Bubble Wrap Was Originally Supposed to be Wallpaper
Bubble Wrap's original purpose was far from what we use the product for today.
In 1957, engineer Al Fielding and Swiss inventor Marc Chavannes were trying to create a textured wallpaper. To do so, they sealed two shower curtains together in such a way that air bubbles were captured, giving the wallpaper a textured appearance.
But the wallpaper idea didn’t sell too well.
Undeterred, Fielding and Chanvannes decided to market their invention as greenhouse insulation. Though the material did offer somewhat of an insulating effect, this idea didn’t pan out popularly, either.

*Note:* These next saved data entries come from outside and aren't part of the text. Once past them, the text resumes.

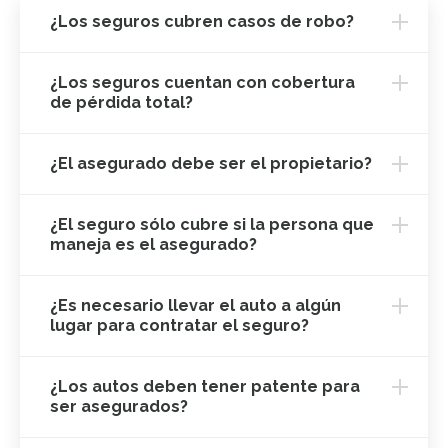
¿Los seguros cubren casos de robo?
¿Los seguros cuentan con cobertura
de pérdida total?
¿El asegurado debe ser el propietario?
¿El seguro sólo cubre si la persona que
maneja es el asegurado?
¿Es necesario llevar el auto a algún
lugar para contratar el seguro?
¿Los autos deben tener patente para
ser asegurados?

It wasn't until three years after the origination of their invention that Frederick W. Bowers, a marketer at Sealed Air, which made the product, finally came up with the perfect use for it. On October 5, 1959, IBM had announced their new 1401 variable word length computer. Bowers got the idea that Bubble Wrap could be used as a good packaging material to protect the computer while it was being shipped. He pitched the idea to IBM and demonstrated Bubble Wrap’s protective abilities. His demonstration went over well, and IBM began purchasing Bubble Wrap to protect their 1401 and other fragile products they sold and shipped.
From those humble beginnings, Sealed Air has grown to annual sales of around $4 billion, with a net profit of around $255 million. About 10 percent of its revenue comes from Bubble Wrap, so around $400 million worth of Bubble Wrap is sold annually.